11 The Council's solicitor was instructed to neither oppose nor support the application. The Court asked him to attend in order to clarify the issues the Council intends to argue at the hearing. The first issue raised in the statement of issues at par 4 is that "such shops" are prohibited because of the provisions of cl 22 of the SPSO. The second issue raised is that the Court cannot be satisfied of matters in cl 61GB(3) of the SPSO.

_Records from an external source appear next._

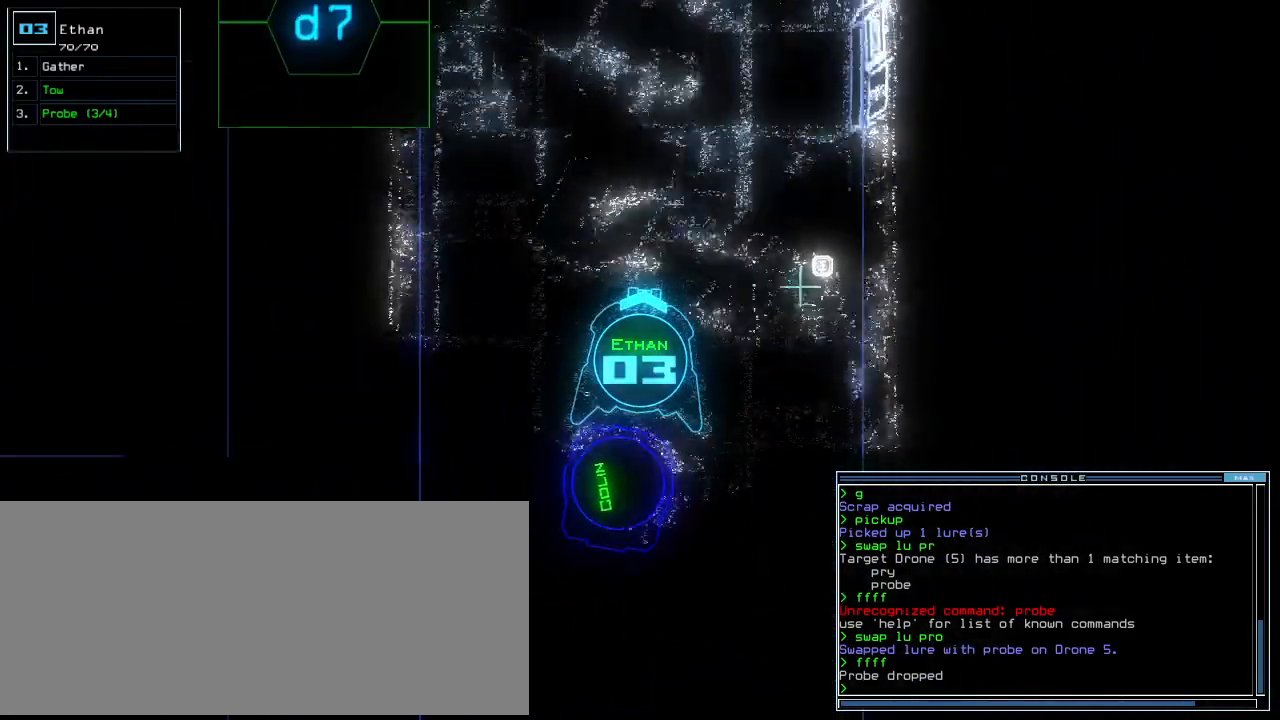
Gameplay with keyboard; each line is a JSON object with the keys held at the frame after it. "events" lists presses ("down") and releases ("up") of ".", "0", "1", "2", "3", "4", "5", "6", "7", "8", "9", "a", "b", "backspace", "c", "caps_lock", "comma", "ctrl_l", "ctrl_r", "d", "down", "e", "equals", "escape", "f", "f8", "g", "h", "i", "j", "k", "l", "left", "m", "minus", "n", "o", "p", "q", "quote", "r", "return", "right", "s", "semicolon", "shift_l", "shift_r", "space", "t", "tab", "tilde", "u", "up", "v", "w", "x", "y" and "z" between this image and that frame as [ms after this image, input, new state], when the widget could be followed in between. No other keys are recorded. Mouse input is not recorded. Not read: other_keys.
{"keys": ["left", "up"], "events": [[333, "left", "down"]]}
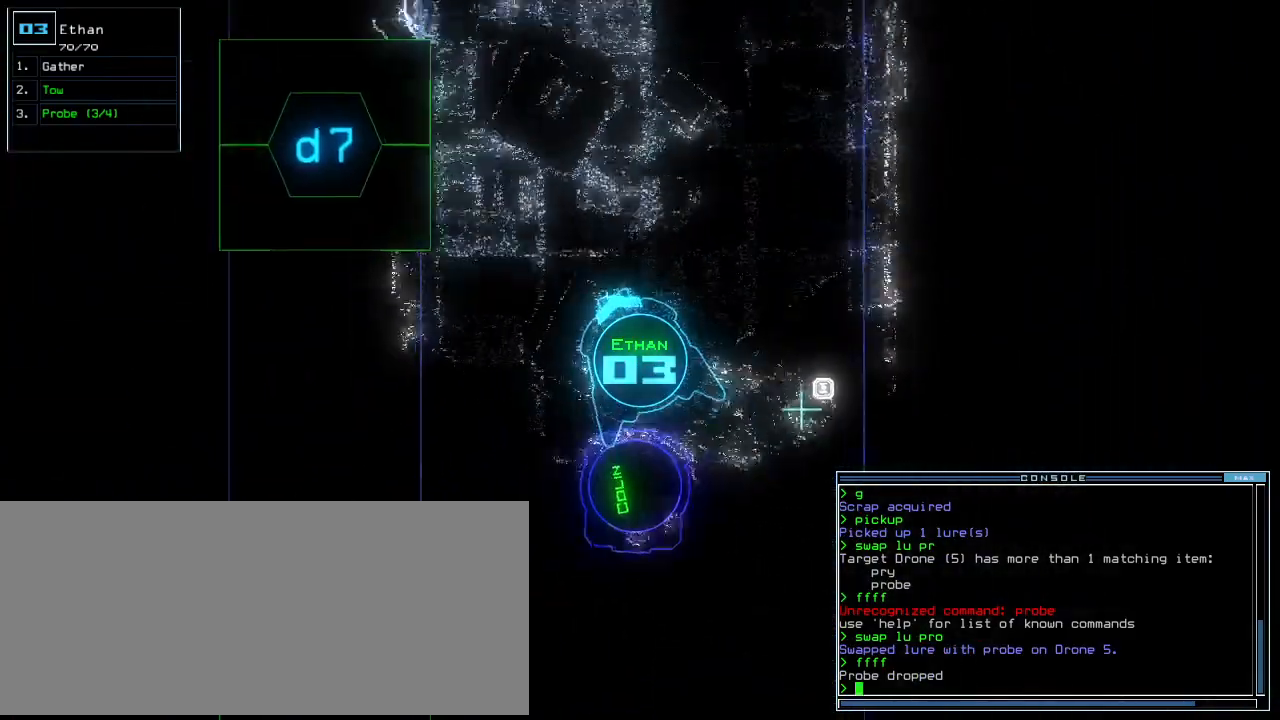
{"keys": ["up"], "events": [[21, "left", "up"], [83, "right", "down"], [417, "right", "up"]]}
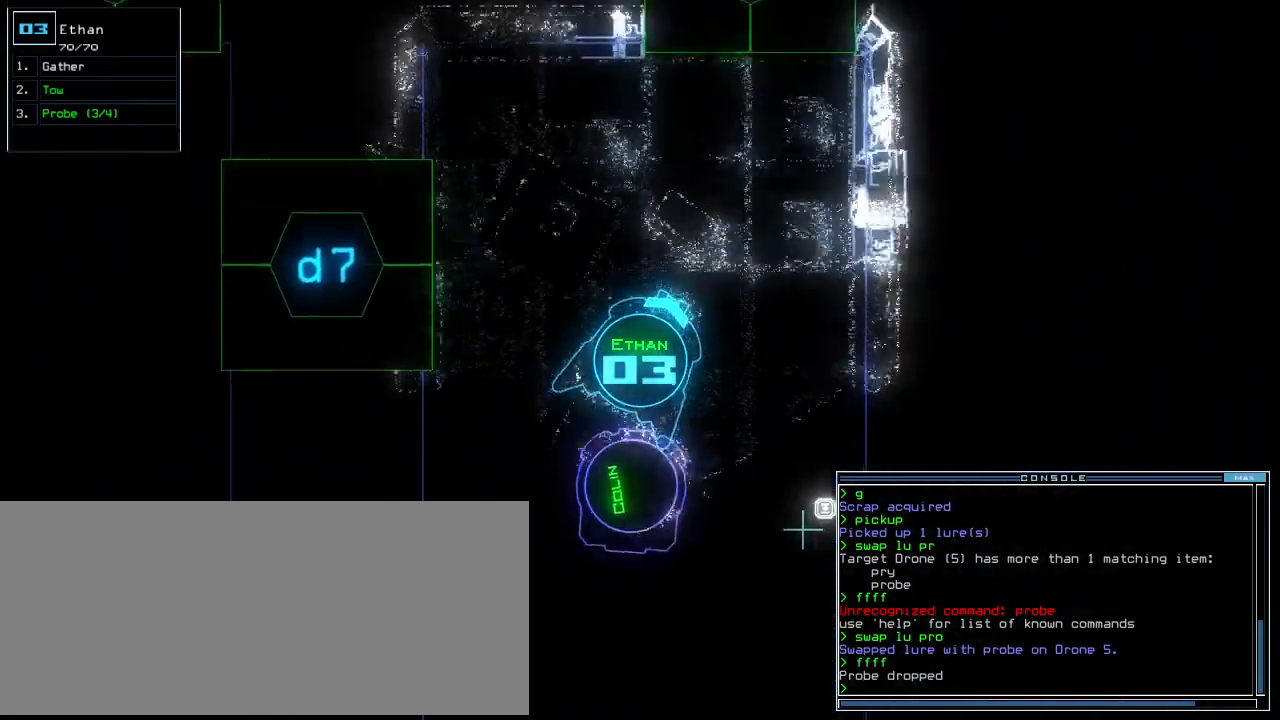
{"keys": ["right", "up"], "events": [[21, "left", "down"], [208, "left", "up"], [271, "right", "down"]]}
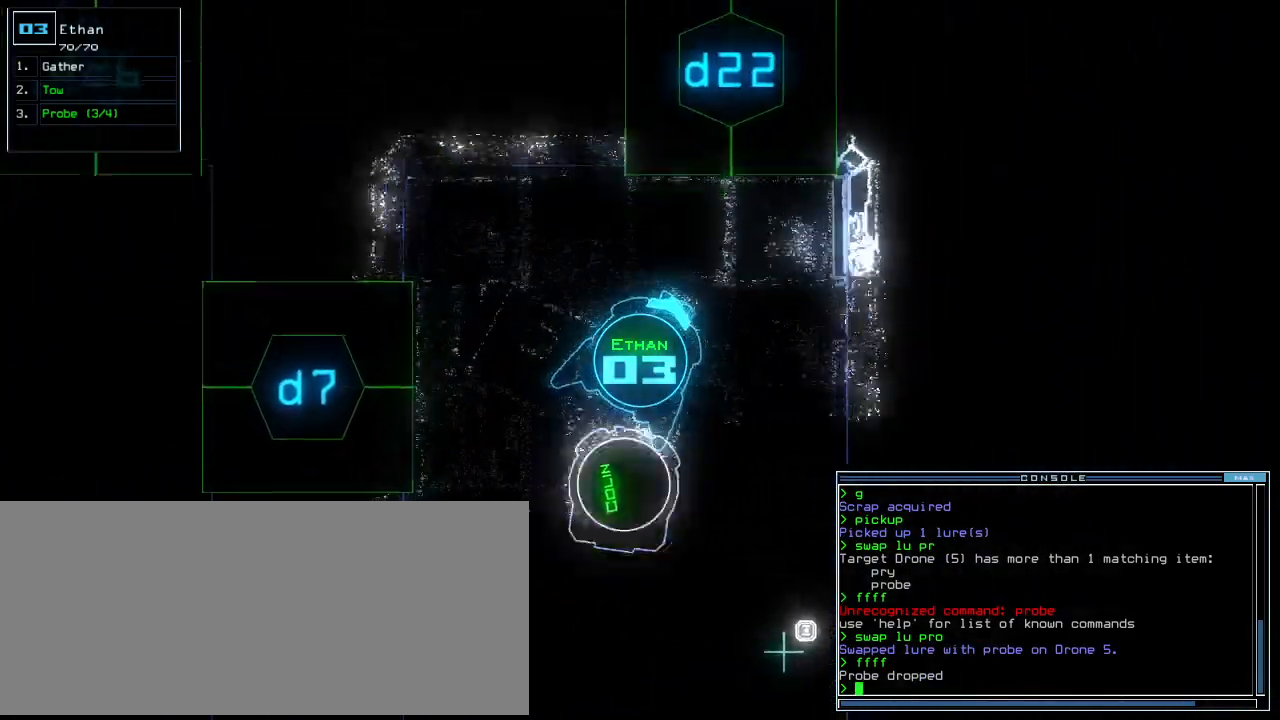
{"keys": ["left", "up"], "events": [[42, "d", "down"], [125, "right", "up"], [146, "d", "up"], [271, "2", "down"], [333, "2", "up"], [354, "left", "down"], [375, "2", "down"], [438, "2", "up"]]}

12 In terms of whether additional issues should be raised, it is clear that the issue of how the development should be characterised for the purposes of the SPSO needs clarification in terms of the statement of issues filed, or at least as between the parties. The Council will be seeking to argue that the development application is for shops which, either individually or collectively, are prohibited development under cl 22 of the SPSO. DFO will be arguing that the whole of levels 1 and 2 of the Homebush premises should be considered as a factory outlets centre, in which a number of shops operate, which satisfies cl 22 of the SPSO. It is not completely clear to me how these arguments relate to the particular definition of "shop" and the provisions of cl 22 in the SPSO, particularly in terms of how DFO intends to characterise its proposed development. If DFO continues to state only that it wishes to replicate what is occurring on level 3, that is likely to raise a number of issues because that activity is regulated by condition 11 of the existing development consent conditions. That condition is not open to easy interpretation or application as I am aware from hearing the initial stages of the Class 4 proceedings and as noted by Hodgson JA in the Court of Appeal in Westfield Management Ltd v Direct Factory Outlets Homebush Pty Ltd [2005] NSWCA 403. I note that the parties are to further discuss and reduce to writing the issues in this regard and consider amendment of the statement of issues.